Skenario 3: agen otonom yang berjalan lama
Asumsi:
- satu eksekusi agen = ~50 giliran model
- setiap giliran rata-rata 5 ribu token input dan 1 ribu token output
- 200 eksekusi per hari
Biaya per eksekusi:
Input = 50 × 5.000 × ($1.50 / 1 juta) = $0.375
Output = 50 × 1.000 × ($9.00 / 1 juta) = $0.45
Total = ~$0.83 per eksekusi
Biaya harian:
200 × $0.83 = ~$165/hari = ~$4.950/bulan
Sebagai pembanding, beban kerja yang sama pada Opus 4.7 dengan estimasi ~$15/$75 per 1 juta token akan mendekati $25 per eksekusi, atau $5.000/hari.
Skenario 4: pipeline ekstraksi grafik
Asumsi:
- 5.000 screenshot dashboard per hari
- setiap input gambar setara ~1.500 token
- output berupa 300 token JSON terstruktur
Perhitungan:
Input = 5.000 × 1.500 × ($1.50 / 1 juta) = $11.25/hari
Output = 5.000 × 300 × ($9.00 / 1 juta) = $13.50/hari
Total = ~$25/hari = ~$750/bulan
Dengan mode batch, beban kerja yang sama turun ke sekitar $375/bulan. Penalaran CharXiv pada 84,2% berarti kualitasnya tetap terjaga.

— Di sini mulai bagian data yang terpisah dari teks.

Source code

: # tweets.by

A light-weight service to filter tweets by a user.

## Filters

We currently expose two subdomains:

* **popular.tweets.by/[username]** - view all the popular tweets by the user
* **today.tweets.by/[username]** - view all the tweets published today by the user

Skenario 5: pembuatan konten bervolume tinggi
Asumsi:
- 100.000 artikel pendek per hari
- 500 token input per artikel
- 2.000 token output per artikel
Perhitungan:
Input = 100.000 × 500 × ($1.50 / 1 juta) = $75/hari
Output = 100.000 × 2.000 × ($9.00 / 1 juta) = $1.800/hari
Total = ~$1.875/hari = ~$56.250/bulan
Jika dipindahkan ke mode batch, tagihan bulanan turun menjadi sekitar $28K. Pada skala ini, uji juga routing tugas rutin ke model lebih murah seperti 3.1 Flash-Lite, lalu gunakan Flash untuk tugas yang lebih sulit.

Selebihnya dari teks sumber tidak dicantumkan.